**AUSGANGSTEXT**:

==================================================

Desweiteren ist davon die Rede, dass die Anrainer für die Reinhaltung des vor ihrem Haus befindlichen Straßenabschnittes verantwortlich waren (Digesten 43,10). Wohin diese den Müll entsorgten, ist recht einfach zu erraten: In die Kanalisation, deren Tunnel direkt zum Tiber führten. Viele dürften ihren Abfall auch direkt in den Fluss gekippt haben.
Im Falle eines Hochwassers, wurde die übelriechende Pampe freilich wieder in das Abwassersystem zurückgespült und anschließend an die Oberfläche gedrückt. Der Autor John Maddox Roberts schildert solch ein Ereignis in seinem Roman "Die Rache der Flussgötter" (SPQR 8) überaus anschaulich; vermutlich in Anlehnung an einen Bericht des Plinius (Naturalis Historia 36,105).

==================================================

**DATEN**:
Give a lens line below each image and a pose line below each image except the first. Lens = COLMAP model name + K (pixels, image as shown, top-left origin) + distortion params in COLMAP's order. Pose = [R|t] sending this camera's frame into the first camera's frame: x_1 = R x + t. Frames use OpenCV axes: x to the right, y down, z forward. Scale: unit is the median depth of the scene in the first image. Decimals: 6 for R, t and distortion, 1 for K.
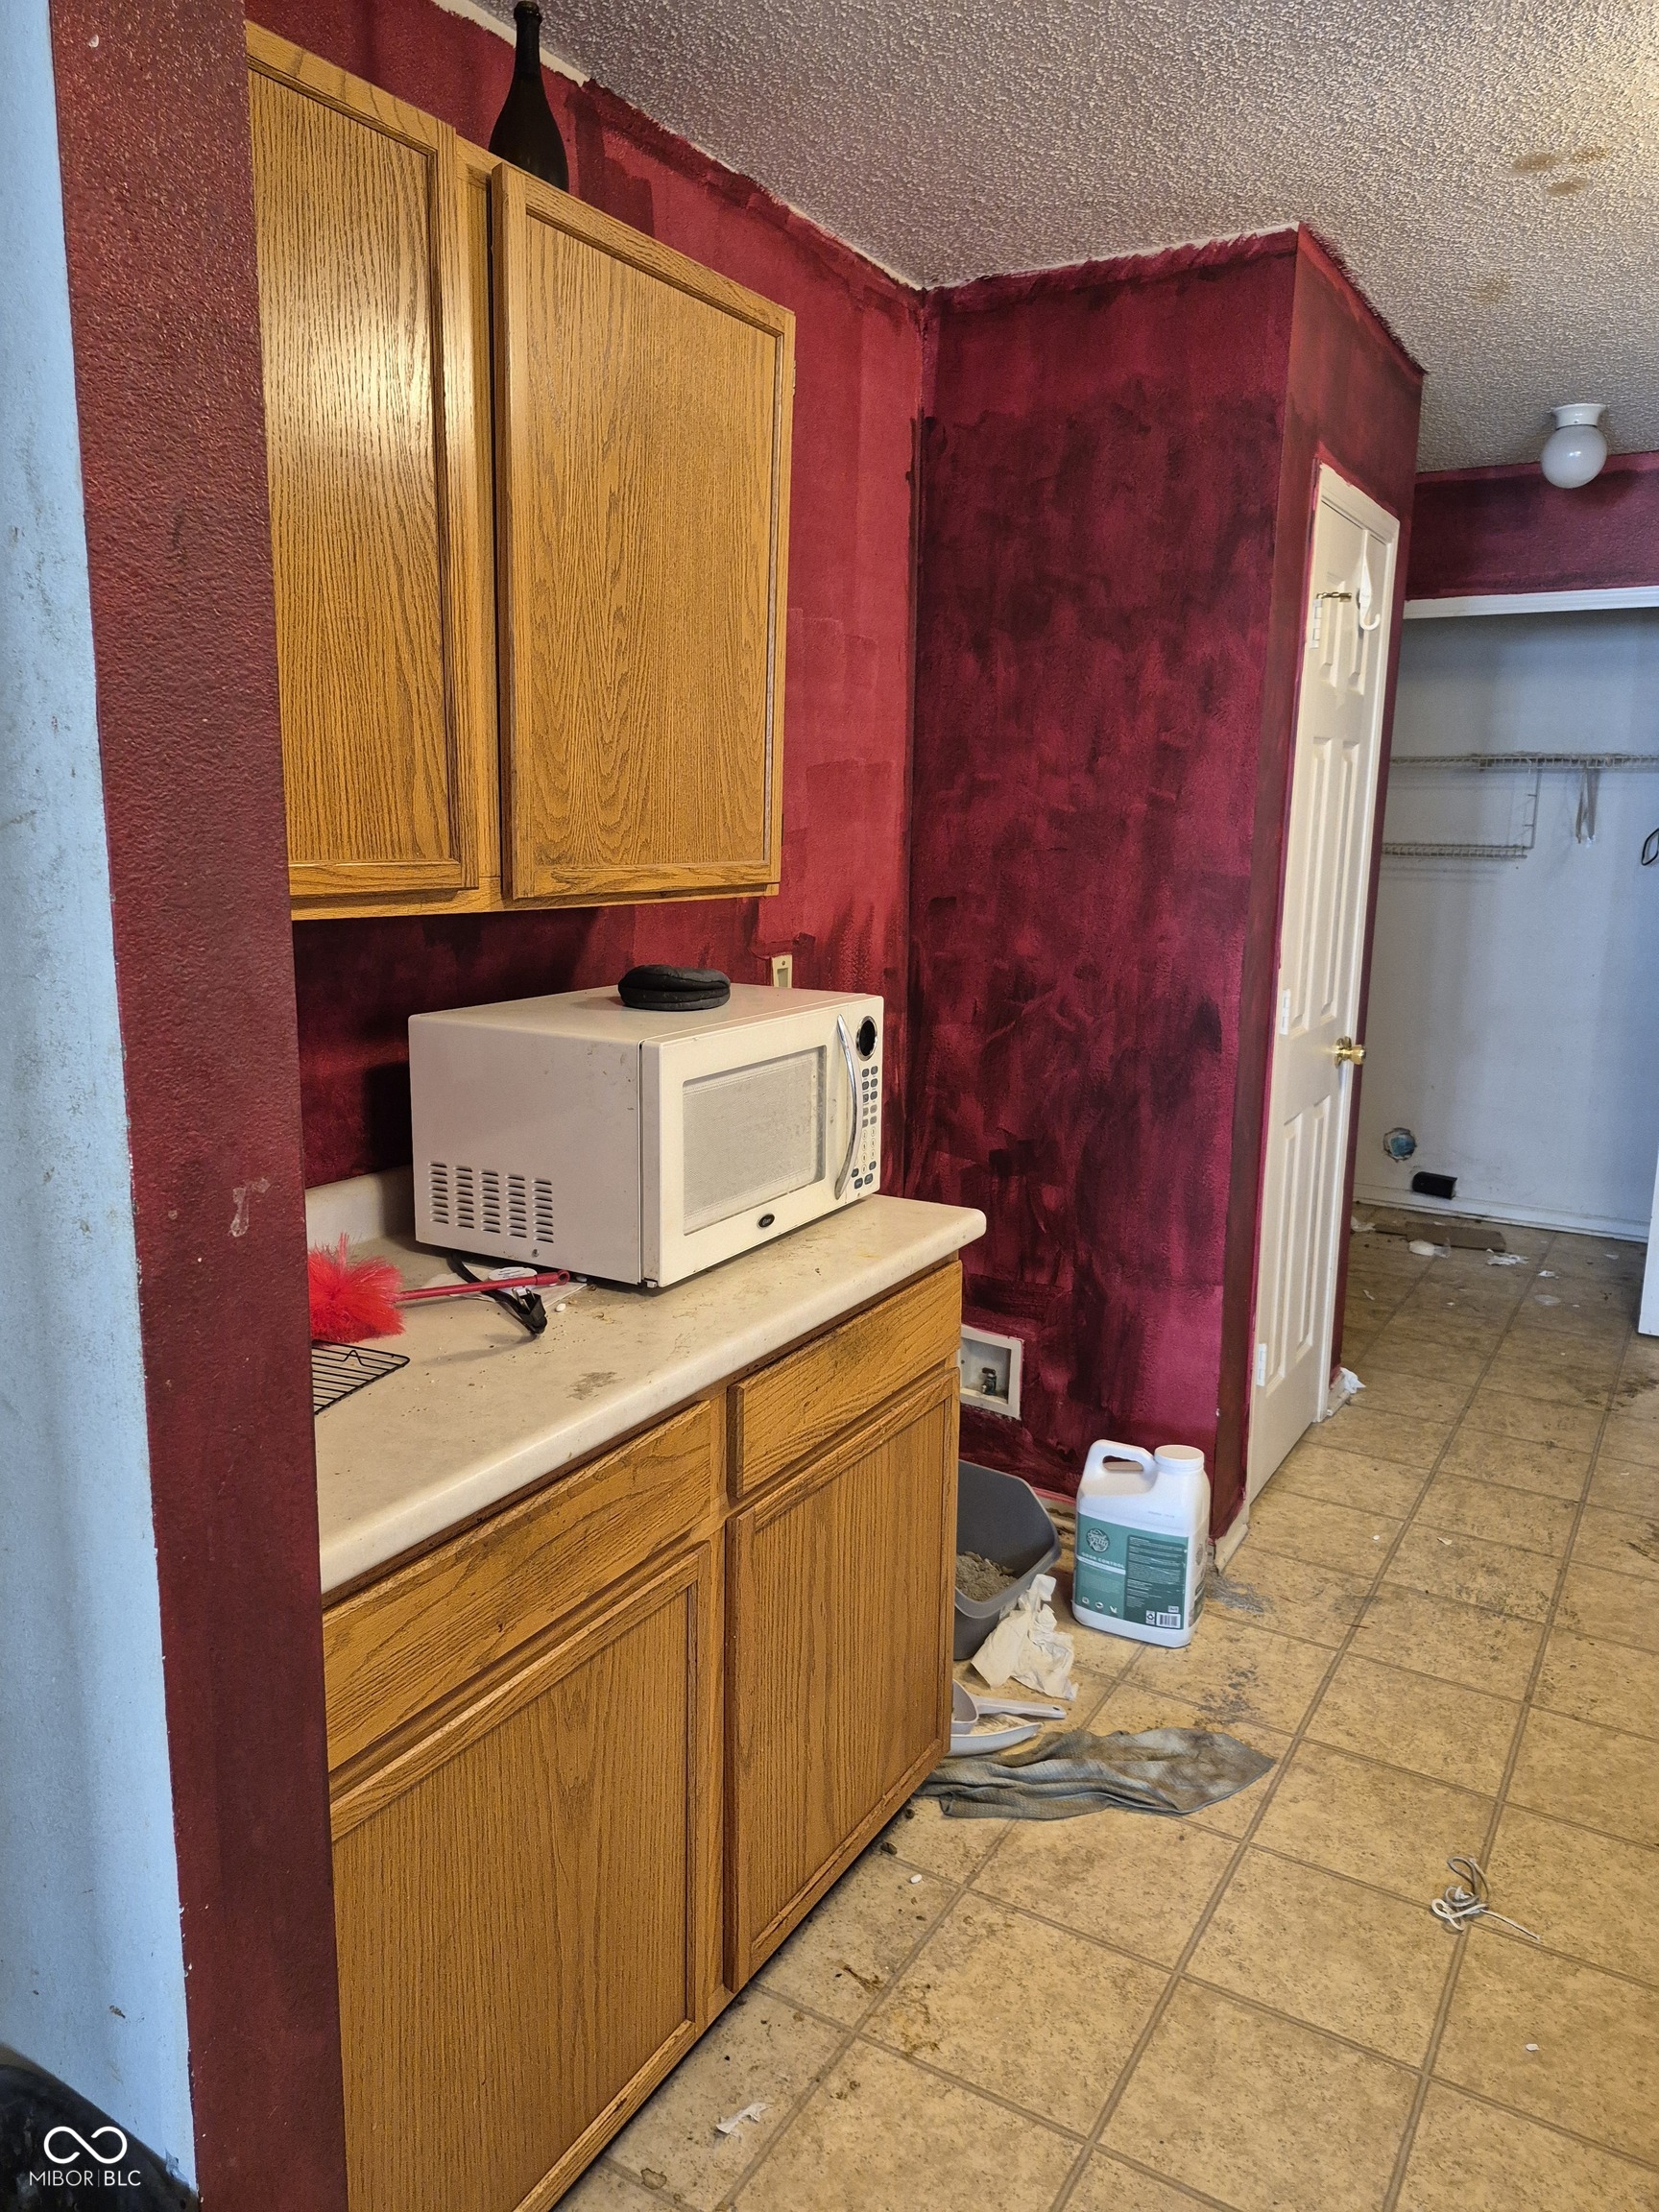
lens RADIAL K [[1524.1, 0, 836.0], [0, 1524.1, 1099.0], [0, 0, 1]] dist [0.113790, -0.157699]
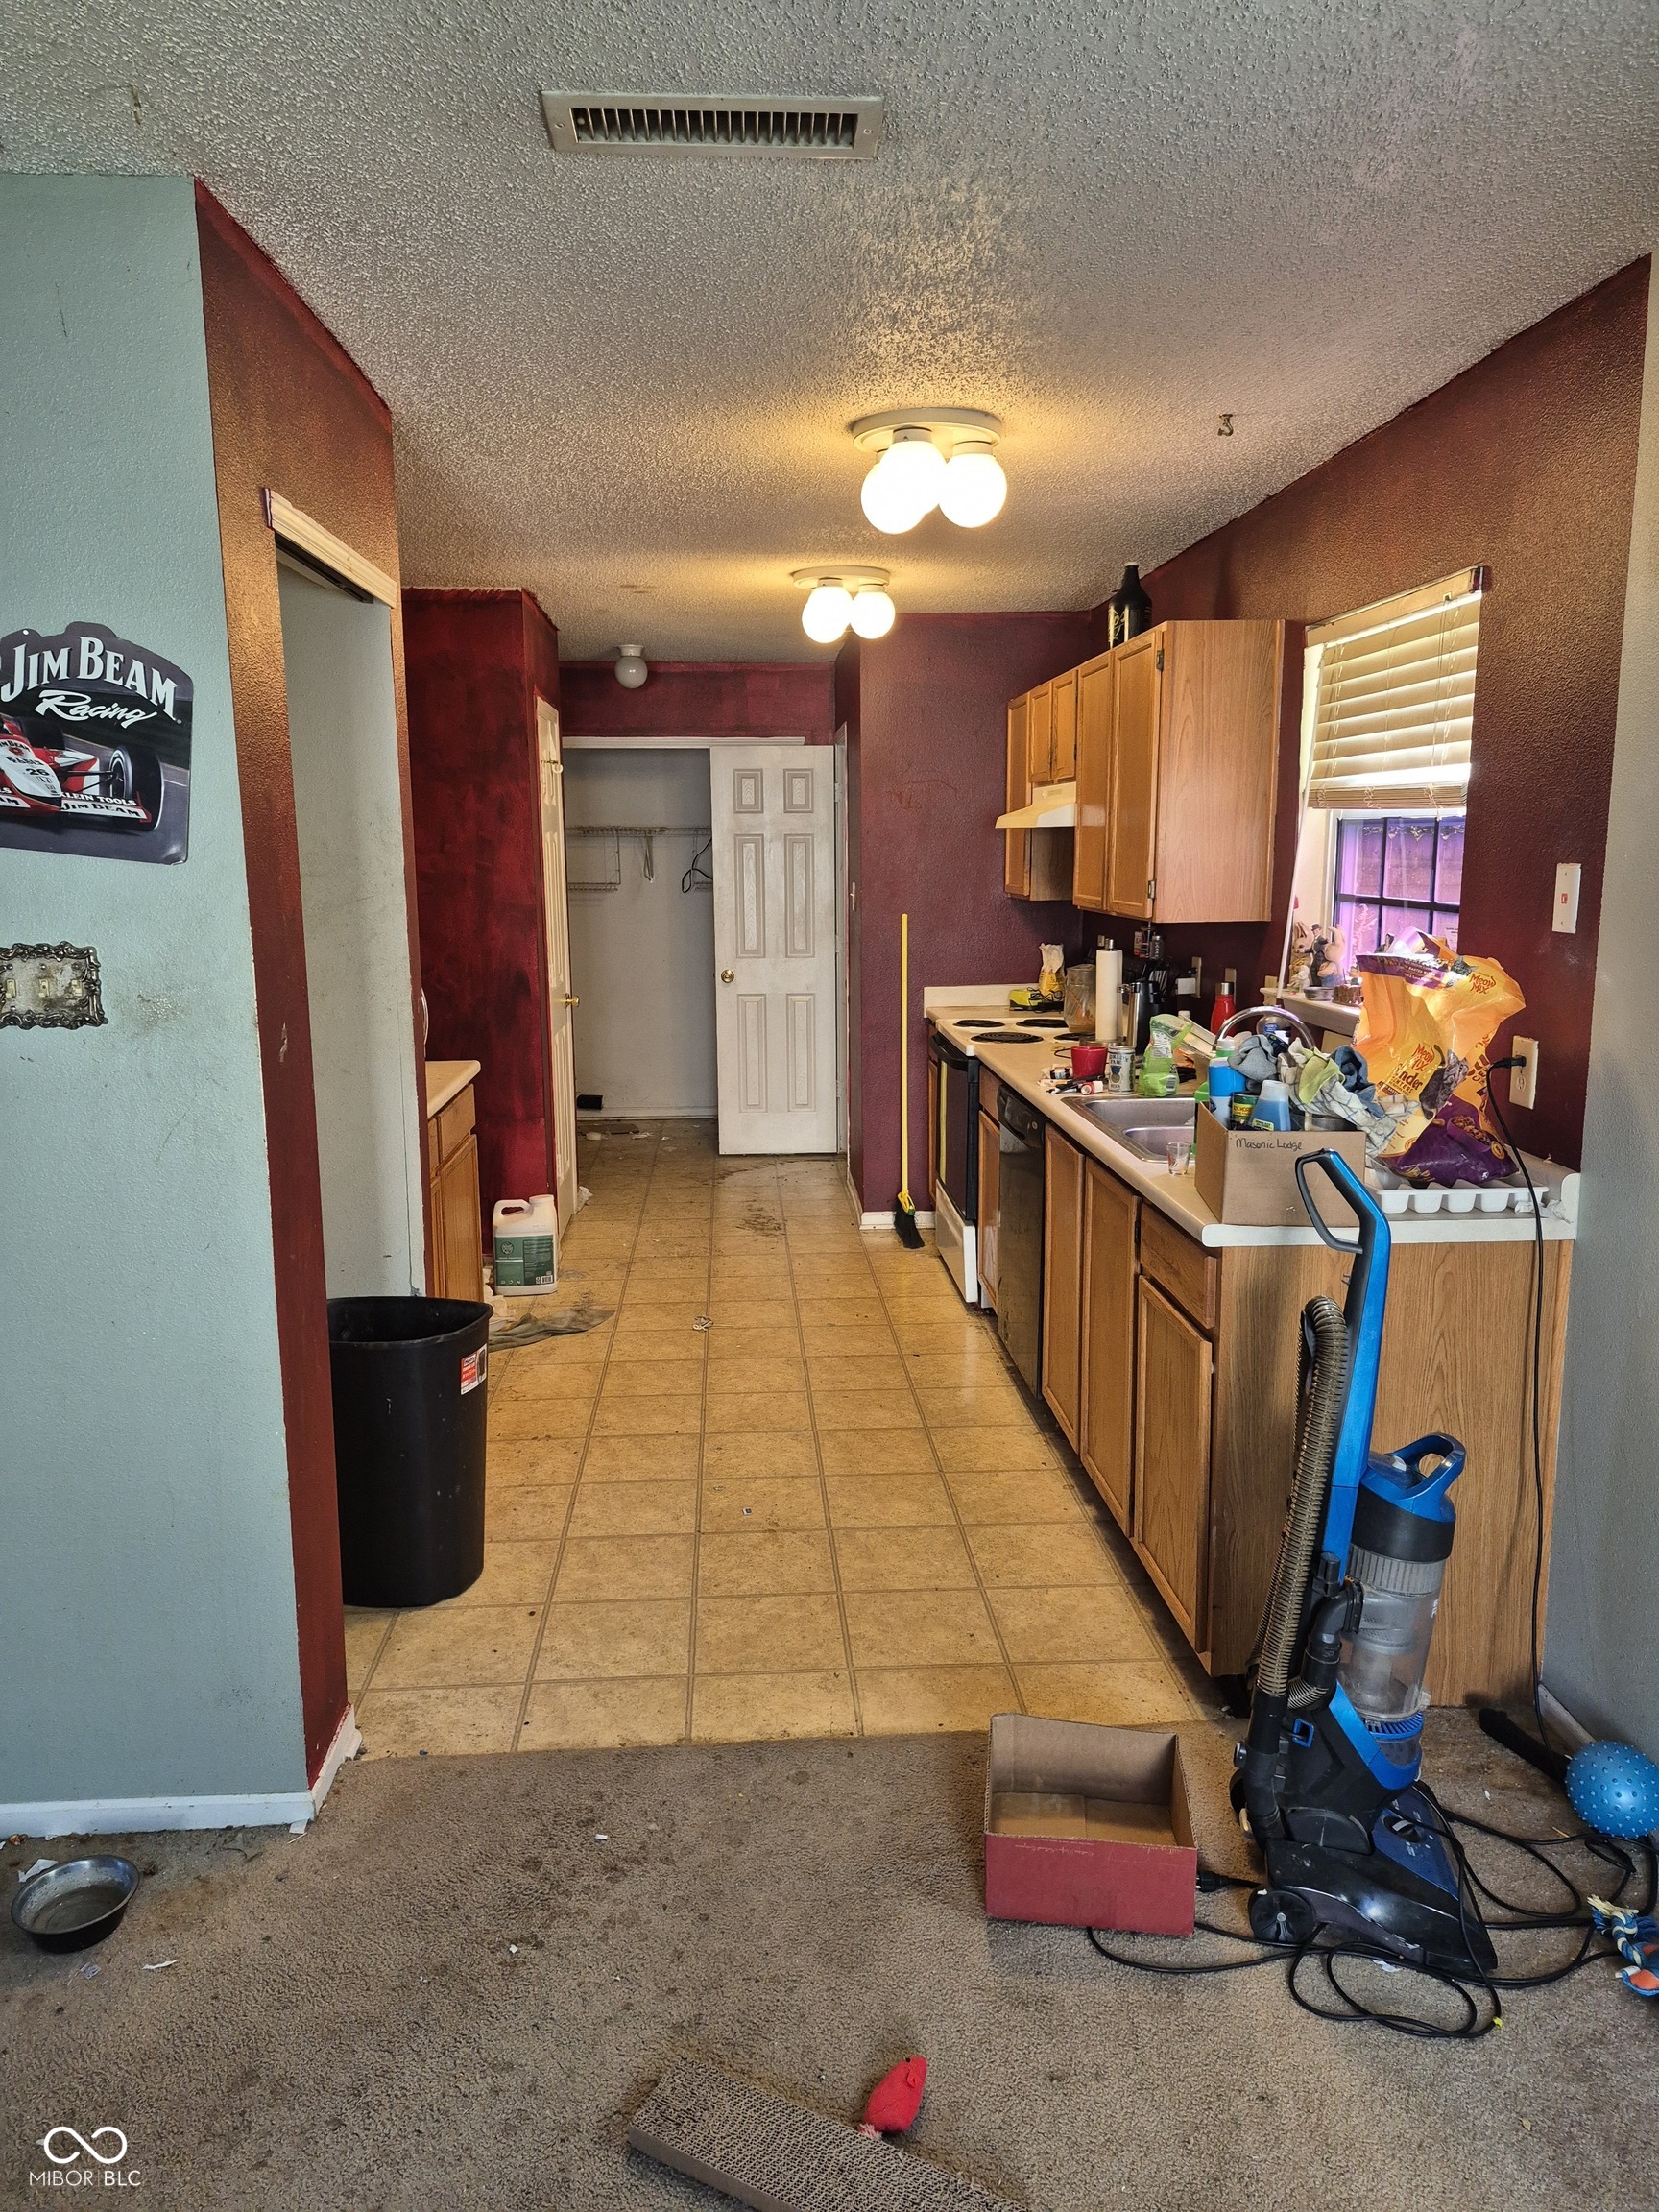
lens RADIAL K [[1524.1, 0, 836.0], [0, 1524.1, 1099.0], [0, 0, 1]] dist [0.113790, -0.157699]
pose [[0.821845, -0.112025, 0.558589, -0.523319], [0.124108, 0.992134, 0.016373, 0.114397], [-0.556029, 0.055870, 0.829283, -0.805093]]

==================================================

**IHRE AUFGABE**:
Wer war laut dem Ausgangstext über die Müllentsorgung im alten Rom für die Reinhaltung des Straßenabschnitts vor dem eigenen Haus verantwortlich? Die Zeilen stellen eigenständiges Material dar und stehen in keinem Zusammenhang mit dem Ausgangstext.

**SCHRIFTLICHE ANTWORT**:
Die Anrainer waren für die Reinhaltung des Straßenabschnitts vor ihrem Haus verantwortlich.